Sending kids to Camp Kesem, a nationwide summer camp that supports children whose parents have cancer, is about passing an experience he had in high school onto other children for mechanical engineering junior Anthony Catello.
“As a camper I attended because my mother was diagnosed with a rare form of systematic cancer,” Catello said. “I made some really good friends there, people that helped me get through some pretty rough times, so I wanted to give that back.”
Now, Catello, known as “Yoda” to campers, gets to give back as the treasurer of Camp Kesem at Cal Poly and as a counselor.
With more than 100 chapters across the country, the San Luis Obispo chapter was started three years ago by art and design senior Molly Eichten and some of her friends.
“We serve a very unique population of kids,” Eichten said. “We don’t want to make them focus on the cancer and talk about their feelings. It’s like a regular week at any camp, but with a few things that are unique.”
Kesem is a week long sleep-away camp that takes place at a local campground. Last year, Cal Poly’s Camp Kesem was at Camp Whittier in Santa Barbara. Campers experience traditional summer activities with the counselors, but also get the opportunity to open up about the struggles they are going through.
The camp focuses less on the children’s lives dealing with cancer so close to home, opting instead to help them escape that environment for a while and return to being kids.

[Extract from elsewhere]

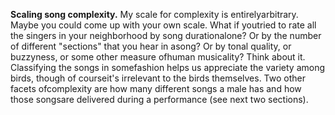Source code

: **Scaling song complexity.** My scale for complexity is entirelyarbitrary. Maybe you could come up with your own scale. What if youtried to rate all the singers in your neighborhood by song durationalone? Or by the number of different "sections" that you hear in asong? Or by tonal quality, or buzzyness, or some other measure ofhuman musicality? Think about it. Classifying the songs in somefashion helps us appreciate the variety among birds, though of courseit's irrelevant to the birds themselves. Two other facets ofcomplexity are how many different songs a male has and how those songsare delivered during a performance (see next two sections).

“Camp Kesem is important because it provides kids an outlet away from what is going on at home,” architectural engineering sophomore Kyle Bresnahan said. “We put on a camp to basically let them be kids and take away all those worries at home.”
“We put on a camp to basically let them be kids and take away all those worries at home”
Bresnahan runs the development and fundraising for Camp Kesem at Cal Poly and has been a counselor at the camp as well.
“This was the place where they really opened up and see that these kids around them were people that they could trust and are related to,” Eichten said. “At the empowerment ceremony, we gather and give the kids an opportunity to share what Kesem means to them. They once again get to see all of these people that are similar to them.”
In 2017, Cal Poly Camp Kesem raised more than $38,000 to send 32 kids to camp, according to Eichten. It costs about $1,000 per child to attend.
A large portion of the club’s earnings come from a dinner they host called Make the Magic. Here, community members can hear speakers share their stories, dine and donate to the cause. Individual member fundraising is another source for the club, with suggestions of $500 being raised by asking friends and family for their support.
Counselor applications are open now through Dec. 22 at 8 p.m. Those interested do not have to be a part of the Camp Kesem organization on campus to apply.